Shedeur Sanders' Slide is Your Fault, Papa Prime
NFL teams don't want to deal with Shedeur's overbearing stage daddy. Plus: the happy Cam Ward/Titans marriage, the Giants make another terrible mistake, and lots of other first-round observations!
The NFL old-boy network operates at a sociological level somewhere between a herd of skittish wildebeests and a cafeteria table full of pimply middle school boys afraid to admit that they really like Taylor Swift. It’s a pack that is terrified of anything that threatens the hierarchical social order. So naturally NFL decision makers are wary of Deion Sanders, an apex predator in sheep’s clothing with a hungry mouth to feed.

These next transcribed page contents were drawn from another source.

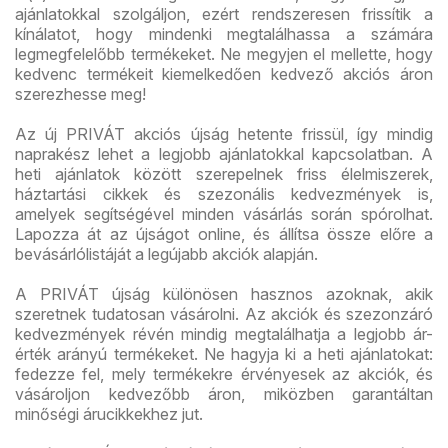
ajánlatokkal szolgáljon, ezért rendszeresen frissítik a
kínálatot, hogy mindenki megtalálhassa a számára
legmegfelelőbb termékeket. Ne megyjen el mellette, hogy
kedvenc termékeit kiemelkedően kedvező akciós áron
szerezhesse meg!
Az új PRIVÁT akciós újság hetente frissül, így mindig
naprakész lehet a legjobb ajánlatokkal kapcsolatban. A
heti ajánlatok között szerepelnek friss élelmiszerek,
háztartási cikkek és szezonális kedvezmények is,
amelyek segítségével minden vásárlás során spórolhat.
Lapozza át az újságot online, és állítsa össze előre a
bevásárlólistáját a legújabb akciók alapján.
A PRIVÁT újság különösen hasznos azoknak, akik
szeretnek tudatosan vásárolni. Az akciók és szezonzáró
kedvezmények révén mindig megtalálhatja a legjobb ár-
érték arányú termékeket. Ne hagyja ki a heti ajánlatokat:
fedezze fel, mely termékekre érvényesek az akciók, és
vásároljon kedvezőbb áron, miközben garantáltan
minőségi árucikkekhez jut.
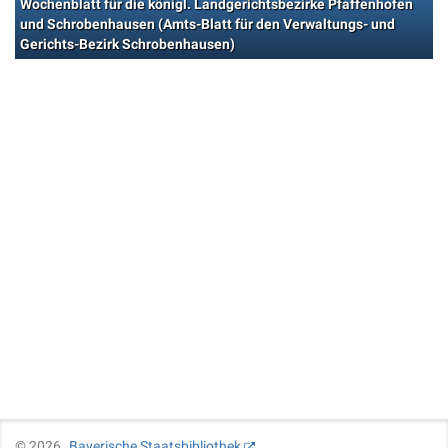
Wochenblatt für die königl. Landgerichtsbezirke Pfaffenhofen
und Schrobenhausen (Amts-Blatt für den Verwaltungs- und
Gerichts-Bezirk Schrobenhausen)
©
2026
Bayerische Staatsbibliothek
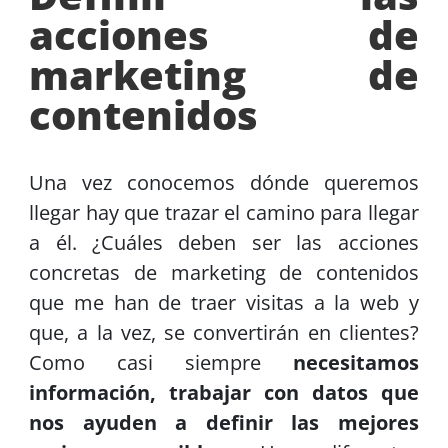
acciones de
marketing de
contenidos
Una vez conocemos dónde queremos
llegar hay que trazar el camino para llegar
a él. ¿Cuáles deben ser las acciones
concretas de marketing de contenidos
que me han de traer visitas a la web y
que, a la vez, se convertirán en clientes?
Como casi siempre
necesitamos
información, trabajar con datos que
nos ayuden a definir las mejores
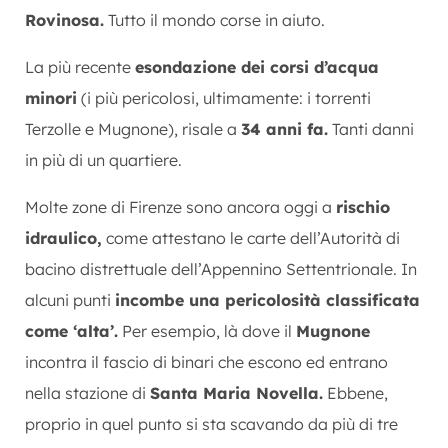
Rovinosa.
Tutto il mondo corse in aiuto.
La più recente
esondazione dei corsi d’acqua
minori
(i più pericolosi, ultimamente: i torrenti
Terzolle e Mugnone), risale a
34 anni fa.
Tanti danni
in più di un quartiere.
Molte zone di Firenze sono ancora oggi a
rischio
idraulico,
come attestano le carte dell’Autorità di
bacino distrettuale dell’Appennino Settentrionale. In
alcuni punti
incombe una pericolosità classificata
come ‘alta’.
Per esempio, là dove il
Mugnone
incontra il fascio di binari che escono ed entrano
nella stazione di
Santa Maria Novella.
Ebbene,
proprio in quel punto si sta scavando da più di tre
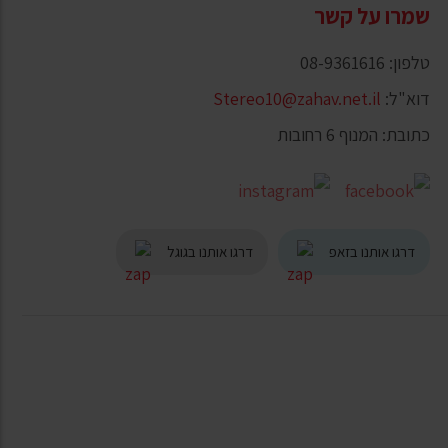
שמרו על קשר
טלפון: 08-9361616
דוא"ל:
Stereo10@zahav.net.il
כתובת: המנוף 6 רחובות
דרגו אותנו בזאפ
דרגו אותנו בגוגל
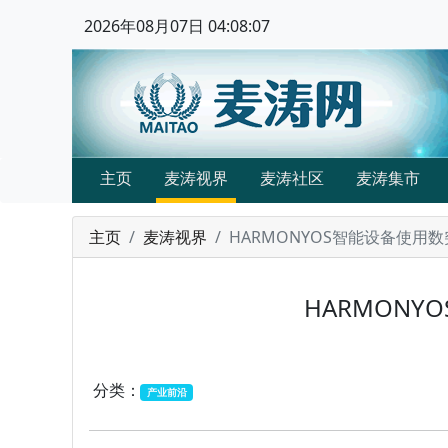
2026年08月07日 04:08:07
主页
麦涛视界
麦涛社区
麦涛集市
主页
麦涛视界
HARMONYOS智能设备使用
HARMON
分类：
产业前沿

USA Today Columnist Jarrett Bell recently interviewed Poptimus Prime; the interview also appeared in the Hall of Football newsletter. Bell is one of the few media members capable of getting something approaching honesty from Coach Prime, who indeed revealed that he understood – in his own way – that the skepticism surrounding Shedeur Sanders is largely misdirected criticism of his father.
“Just say you don’t like me,” Coach Prime told Bell, speaking of critics who take potshots at Shedeur. “Just say you’re tired of me winning, you’re tired of me being the light, tired of me being up, just consistently provoking change wherever I go. Just say that. But don’t attack my kids because of that.”
Yes, there’s a hint of self-awareness buried in that self-aggrandizement. For Level-20 narcissists like Coach Prime, making the fact that people hate the fact that you make everything all about you a problem that’s all about you is a crucial first step toward recognizing that maybe you should not have made your children’s careers all about you. (That sentence makes sense if you read it carefully.)
Coach Prime is correct: much on-field criticism of Sanders is fueled by folks using the faux-objectivity of “scouting” to mask concerns that Prime will prowl the periphery of his son’s career like a Xenomorph protecting its young and/or looking for a job commanding the Space Marines. But within the NFL’s herd, it was never about being tired of watching Prime lose Alamo Bowls – that’s Kliff Kingsbury’s love language, after all – or listening to him refer to himself in ways that made Jesus blush. It’s about Coach Prime turning everything Shedeur-related into his business.
Coach Prime told Bell what happened after Josina Anderson reported that a quarterbacks coach called Shedeur “brash” and “arrogant” during his Combine interview.
“The brother who lied and said that, I know what team he’s from,” Sanders reflected. “So, I called the head coach. I said, ‘Dog, c’mon, man. This is what we’re doing?'"
The coach told Deion that the characterization was off base.
“He said, ‘That never happened. I was in the meeting. I ran the interview. Shedeur never came off like that. That’s not true,'" Deion said.
Deion said that in assuring the coach he wouldn’t blow the story up, he added, “But check your staff, man.”
Now, imagine being the head coach getting a phone call from Coach Prime in which he demands an explanation for the “lies” an assistant told about Shedeur and then “assures” him that he wouldn’t blow the story up. Do you want to field such phone calls after Shedeur is benched? Want him calling the owner? Want to find out what happens when he stops issuing assurances? Most crucially, is an angry-dad phone call supposed to make Shedeur seem less “arrogant” and more coachable?